--- Goal of the exercise ---
Copy every line of the records below word for word, keeping the original line breaks, spelling, and punctuation.

--- Extracted data ---
=-=-=-=-=

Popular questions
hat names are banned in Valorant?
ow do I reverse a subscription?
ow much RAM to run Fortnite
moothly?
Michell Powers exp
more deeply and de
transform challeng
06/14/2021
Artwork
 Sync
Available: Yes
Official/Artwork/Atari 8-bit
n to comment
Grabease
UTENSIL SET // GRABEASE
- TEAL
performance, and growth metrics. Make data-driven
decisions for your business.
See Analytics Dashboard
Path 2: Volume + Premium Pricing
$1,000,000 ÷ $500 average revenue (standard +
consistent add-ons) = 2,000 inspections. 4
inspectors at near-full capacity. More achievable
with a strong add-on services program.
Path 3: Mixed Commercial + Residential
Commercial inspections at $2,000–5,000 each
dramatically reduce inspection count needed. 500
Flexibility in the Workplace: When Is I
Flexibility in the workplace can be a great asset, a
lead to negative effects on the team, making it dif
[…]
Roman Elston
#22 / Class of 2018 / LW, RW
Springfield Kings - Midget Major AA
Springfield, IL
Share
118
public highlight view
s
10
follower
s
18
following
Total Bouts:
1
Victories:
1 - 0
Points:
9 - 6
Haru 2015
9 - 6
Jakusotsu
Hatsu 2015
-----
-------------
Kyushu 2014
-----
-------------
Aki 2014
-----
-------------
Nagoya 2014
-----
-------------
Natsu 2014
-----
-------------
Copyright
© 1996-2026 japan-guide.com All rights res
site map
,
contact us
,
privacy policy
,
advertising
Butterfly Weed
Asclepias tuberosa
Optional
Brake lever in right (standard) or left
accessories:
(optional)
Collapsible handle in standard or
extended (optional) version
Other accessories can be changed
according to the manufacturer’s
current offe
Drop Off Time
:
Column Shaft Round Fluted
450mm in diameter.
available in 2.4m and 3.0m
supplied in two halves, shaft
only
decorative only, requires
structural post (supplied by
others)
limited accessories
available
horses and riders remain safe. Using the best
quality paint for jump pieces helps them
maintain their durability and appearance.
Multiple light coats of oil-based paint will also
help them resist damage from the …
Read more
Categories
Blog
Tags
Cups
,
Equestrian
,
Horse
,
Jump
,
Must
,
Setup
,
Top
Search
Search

=-=-=-=-=

--- Expected answer ---
Popular questions
hat names are banned in Valorant?
ow do I reverse a subscription?
ow much RAM to run Fortnite
moothly?
Michell Powers exp
more deeply and de
transform challeng
06/14/2021
Artwork
 Sync
Available: Yes
Official/Artwork/Atari 8-bit
n to comment
Grabease
UTENSIL SET // GRABEASE
- TEAL
performance, and growth metrics. Make data-driven
decisions for your business.
See Analytics Dashboard
Path 2: Volume + Premium Pricing
$1,000,000 ÷ $500 average revenue (standard +
consistent add-ons) = 2,000 inspections. 4
inspectors at near-full capacity. More achievable
with a strong add-on services program.
Path 3: Mixed Commercial + Residential
Commercial inspections at $2,000–5,000 each
dramatically reduce inspection count needed. 500
Flexibility in the Workplace: When Is I
Flexibility in the workplace can be a great asset, a
lead to negative effects on the team, making it dif
[…]
Roman Elston
#22 / Class of 2018 / LW, RW
Springfield Kings - Midget Major AA
Springfield, IL
Share
118
public highlight view
s
10
follower
s
18
following
Total Bouts:
1
Victories:
1 - 0
Points:
9 - 6
Haru 2015
9 - 6
Jakusotsu
Hatsu 2015
-----
-------------
Kyushu 2014
-----
-------------
Aki 2014
-----
-------------
Nagoya 2014
-----
-------------
Natsu 2014
-----
-------------
Copyright
© 1996-2026 japan-guide.com All rights res
site map
,
contact us
,
privacy policy
,
advertising
Butterfly Weed
Asclepias tuberosa
Optional
Brake lever in right (standard) or left
accessories:
(optional)
Collapsible handle in standard or
extended (optional) version
Other accessories can be changed
according to the manufacturer’s
current offe
Drop Off Time
:
Column Shaft Round Fluted
450mm in diameter.
available in 2.4m and 3.0m
supplied in two halves, shaft
only
decorative only, requires
structural post (supplied by
others)
limited accessories
available
horses and riders remain safe. Using the best
quality paint for jump pieces helps them
maintain their durability and appearance.
Multiple light coats of oil-based paint will also
help them resist damage from the …
Read more
Categories
Blog
Tags
Cups
,
Equestrian
,
Horse
,
Jump
,
Must
,
Setup
,
Top
Search
Search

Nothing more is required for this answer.